- _Description of the task_: Could you set down all of the data again, exactly as it stands?

(Collection entries)

<<<<

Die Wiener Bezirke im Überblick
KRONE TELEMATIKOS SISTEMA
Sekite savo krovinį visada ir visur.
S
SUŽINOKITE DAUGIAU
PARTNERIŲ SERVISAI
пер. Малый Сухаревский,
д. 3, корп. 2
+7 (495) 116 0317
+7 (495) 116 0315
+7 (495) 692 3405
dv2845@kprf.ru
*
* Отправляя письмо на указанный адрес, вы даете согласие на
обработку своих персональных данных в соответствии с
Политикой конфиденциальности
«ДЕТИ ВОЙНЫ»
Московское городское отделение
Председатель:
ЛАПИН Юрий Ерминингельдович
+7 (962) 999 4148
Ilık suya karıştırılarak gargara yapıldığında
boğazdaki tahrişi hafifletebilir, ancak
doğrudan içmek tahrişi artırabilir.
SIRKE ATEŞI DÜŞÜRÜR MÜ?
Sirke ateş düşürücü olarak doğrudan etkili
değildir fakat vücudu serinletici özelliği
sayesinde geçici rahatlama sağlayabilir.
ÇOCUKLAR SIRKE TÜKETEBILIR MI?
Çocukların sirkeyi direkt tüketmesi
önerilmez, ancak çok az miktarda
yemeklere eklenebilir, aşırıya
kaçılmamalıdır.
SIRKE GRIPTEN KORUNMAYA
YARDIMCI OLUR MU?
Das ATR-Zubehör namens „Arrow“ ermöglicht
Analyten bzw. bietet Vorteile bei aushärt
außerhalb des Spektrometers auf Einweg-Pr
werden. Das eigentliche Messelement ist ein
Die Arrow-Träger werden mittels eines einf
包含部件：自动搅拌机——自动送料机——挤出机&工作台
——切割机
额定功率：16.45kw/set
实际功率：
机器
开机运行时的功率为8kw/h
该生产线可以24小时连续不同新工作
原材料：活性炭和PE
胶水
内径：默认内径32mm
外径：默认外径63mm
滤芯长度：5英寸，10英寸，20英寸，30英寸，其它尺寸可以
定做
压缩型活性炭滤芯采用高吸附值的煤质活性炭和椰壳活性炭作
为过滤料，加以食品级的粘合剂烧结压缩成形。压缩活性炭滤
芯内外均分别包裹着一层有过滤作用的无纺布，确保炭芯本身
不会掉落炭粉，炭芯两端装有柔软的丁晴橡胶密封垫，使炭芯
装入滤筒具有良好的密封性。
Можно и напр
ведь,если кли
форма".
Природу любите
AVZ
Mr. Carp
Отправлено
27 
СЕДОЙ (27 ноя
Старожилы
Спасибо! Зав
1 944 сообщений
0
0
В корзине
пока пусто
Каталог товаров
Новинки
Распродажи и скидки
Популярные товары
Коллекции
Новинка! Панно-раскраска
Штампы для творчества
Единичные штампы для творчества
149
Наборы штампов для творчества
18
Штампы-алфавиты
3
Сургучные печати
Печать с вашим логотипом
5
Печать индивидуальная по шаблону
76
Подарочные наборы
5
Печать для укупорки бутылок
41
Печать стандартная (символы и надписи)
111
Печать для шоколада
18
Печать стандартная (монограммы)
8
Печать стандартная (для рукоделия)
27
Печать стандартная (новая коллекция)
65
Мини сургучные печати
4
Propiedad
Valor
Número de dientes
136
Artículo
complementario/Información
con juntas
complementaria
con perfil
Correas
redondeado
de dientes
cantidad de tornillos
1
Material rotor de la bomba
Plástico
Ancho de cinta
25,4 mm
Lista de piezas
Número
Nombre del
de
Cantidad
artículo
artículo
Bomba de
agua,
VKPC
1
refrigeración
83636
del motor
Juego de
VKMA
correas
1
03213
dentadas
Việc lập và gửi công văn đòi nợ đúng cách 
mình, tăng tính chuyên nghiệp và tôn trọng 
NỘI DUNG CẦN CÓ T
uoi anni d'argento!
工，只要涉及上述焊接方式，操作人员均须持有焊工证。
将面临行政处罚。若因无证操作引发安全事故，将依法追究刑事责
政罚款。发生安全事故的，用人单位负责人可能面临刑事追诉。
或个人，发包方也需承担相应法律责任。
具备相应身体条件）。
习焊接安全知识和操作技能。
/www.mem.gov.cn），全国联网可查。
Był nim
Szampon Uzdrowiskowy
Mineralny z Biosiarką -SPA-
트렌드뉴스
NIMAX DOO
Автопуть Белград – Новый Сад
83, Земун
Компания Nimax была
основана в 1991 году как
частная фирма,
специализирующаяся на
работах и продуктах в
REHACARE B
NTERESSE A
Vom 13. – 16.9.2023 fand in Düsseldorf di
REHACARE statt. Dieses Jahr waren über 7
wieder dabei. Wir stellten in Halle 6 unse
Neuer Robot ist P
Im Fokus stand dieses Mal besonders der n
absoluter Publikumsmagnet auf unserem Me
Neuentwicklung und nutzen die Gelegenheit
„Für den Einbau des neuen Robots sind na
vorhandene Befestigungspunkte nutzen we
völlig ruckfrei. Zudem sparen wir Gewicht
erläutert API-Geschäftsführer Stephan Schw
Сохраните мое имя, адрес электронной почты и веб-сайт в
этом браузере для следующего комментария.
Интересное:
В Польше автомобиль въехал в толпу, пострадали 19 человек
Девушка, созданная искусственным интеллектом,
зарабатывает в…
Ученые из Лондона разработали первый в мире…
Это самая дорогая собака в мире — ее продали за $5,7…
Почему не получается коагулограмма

>>>>

- _Written solution_:
Die Wiener Bezirke im Überblick
KRONE TELEMATIKOS SISTEMA
Sekite savo krovinį visada ir visur.
S
SUŽINOKITE DAUGIAU
PARTNERIŲ SERVISAI
пер. Малый Сухаревский,
д. 3, корп. 2
+7 (495) 116 0317
+7 (495) 116 0315
+7 (495) 692 3405
dv2845@kprf.ru
*
* Отправляя письмо на указанный адрес, вы даете согласие на
обработку своих персональных данных в соответствии с
Политикой конфиденциальности
«ДЕТИ ВОЙНЫ»
Московское городское отделение
Председатель:
ЛАПИН Юрий Ерминингельдович
+7 (962) 999 4148
Ilık suya karıştırılarak gargara yapıldığında
boğazdaki tahrişi hafifletebilir, ancak
doğrudan içmek tahrişi artırabilir.
SIRKE ATEŞI DÜŞÜRÜR MÜ?
Sirke ateş düşürücü olarak doğrudan etkili
değildir fakat vücudu serinletici özelliği
sayesinde geçici rahatlama sağlayabilir.
ÇOCUKLAR SIRKE TÜKETEBILIR MI?
Çocukların sirkeyi direkt tüketmesi
önerilmez, ancak çok az miktarda
yemeklere eklenebilir, aşırıya
kaçılmamalıdır.
SIRKE GRIPTEN KORUNMAYA
YARDIMCI OLUR MU?
Das ATR-Zubehör namens „Arrow“ ermöglicht
Analyten bzw. bietet Vorteile bei aushärt
außerhalb des Spektrometers auf Einweg-Pr
werden. Das eigentliche Messelement ist ein
Die Arrow-Träger werden mittels eines einf
包含部件：自动搅拌机——自动送料机——挤出机&工作台
——切割机
额定功率：16.45kw/set
实际功率：
机器
开机运行时的功率为8kw/h
该生产线可以24小时连续不同新工作
原材料：活性炭和PE
胶水
内径：默认内径32mm
外径：默认外径63mm
滤芯长度：5英寸，10英寸，20英寸，30英寸，其它尺寸可以
定做
压缩型活性炭滤芯采用高吸附值的煤质活性炭和椰壳活性炭作
为过滤料，加以食品级的粘合剂烧结压缩成形。压缩活性炭滤
芯内外均分别包裹着一层有过滤作用的无纺布，确保炭芯本身
不会掉落炭粉，炭芯两端装有柔软的丁晴橡胶密封垫，使炭芯
装入滤筒具有良好的密封性。
Можно и напр
ведь,если кли
форма".
Природу любите
AVZ
Mr. Carp
Отправлено
27 
СЕДОЙ (27 ноя
Старожилы
Спасибо! Зав
1 944 сообщений
0
0
В корзине
пока пусто
Каталог товаров
Новинки
Распродажи и скидки
Популярные товары
Коллекции
Новинка! Панно-раскраска
Штампы для творчества
Единичные штампы для творчества
149
Наборы штампов для творчества
18
Штампы-алфавиты
3
Сургучные печати
Печать с вашим логотипом
5
Печать индивидуальная по шаблону
76
Подарочные наборы
5
Печать для укупорки бутылок
41
Печать стандартная (символы и надписи)
111
Печать для шоколада
18
Печать стандартная (монограммы)
8
Печать стандартная (для рукоделия)
27
Печать стандартная (новая коллекция)
65
Мини сургучные печати
4
Propiedad
Valor
Número de dientes
136
Artículo
complementario/Información
con juntas
complementaria
con perfil
Correas
redondeado
de dientes
cantidad de tornillos
1
Material rotor de la bomba
Plástico
Ancho de cinta
25,4 mm
Lista de piezas
Número
Nombre del
de
Cantidad
artículo
artículo
Bomba de
agua,
VKPC
1
refrigeración
83636
del motor
Juego de
VKMA
correas
1
03213
dentadas
Việc lập và gửi công văn đòi nợ đúng cách 
mình, tăng tính chuyên nghiệp và tôn trọng 
NỘI DUNG CẦN CÓ T
uoi anni d'argento!
工，只要涉及上述焊接方式，操作人员均须持有焊工证。
将面临行政处罚。若因无证操作引发安全事故，将依法追究刑事责
政罚款。发生安全事故的，用人单位负责人可能面临刑事追诉。
或个人，发包方也需承担相应法律责任。
具备相应身体条件）。
习焊接安全知识和操作技能。
/www.mem.gov.cn），全国联网可查。
Był nim
Szampon Uzdrowiskowy
Mineralny z Biosiarką -SPA-
트렌드뉴스
NIMAX DOO
Автопуть Белград – Новый Сад
83, Земун
Компания Nimax была
основана в 1991 году как
частная фирма,
специализирующаяся на
работах и продуктах в
REHACARE B
NTERESSE A
Vom 13. – 16.9.2023 fand in Düsseldorf di
REHACARE statt. Dieses Jahr waren über 7
wieder dabei. Wir stellten in Halle 6 unse
Neuer Robot ist P
Im Fokus stand dieses Mal besonders der n
absoluter Publikumsmagnet auf unserem Me
Neuentwicklung und nutzen die Gelegenheit
„Für den Einbau des neuen Robots sind na
vorhandene Befestigungspunkte nutzen we
völlig ruckfrei. Zudem sparen wir Gewicht
erläutert API-Geschäftsführer Stephan Schw
Сохраните мое имя, адрес электронной почты и веб-сайт в
этом браузере для следующего комментария.
Интересное:
В Польше автомобиль въехал в толпу, пострадали 19 человек
Девушка, созданная искусственным интеллектом,
зарабатывает в…
Ученые из Лондона разработали первый в мире…
Это самая дорогая собака в мире — ее продали за $5,7…
Почему не получается коагулограмма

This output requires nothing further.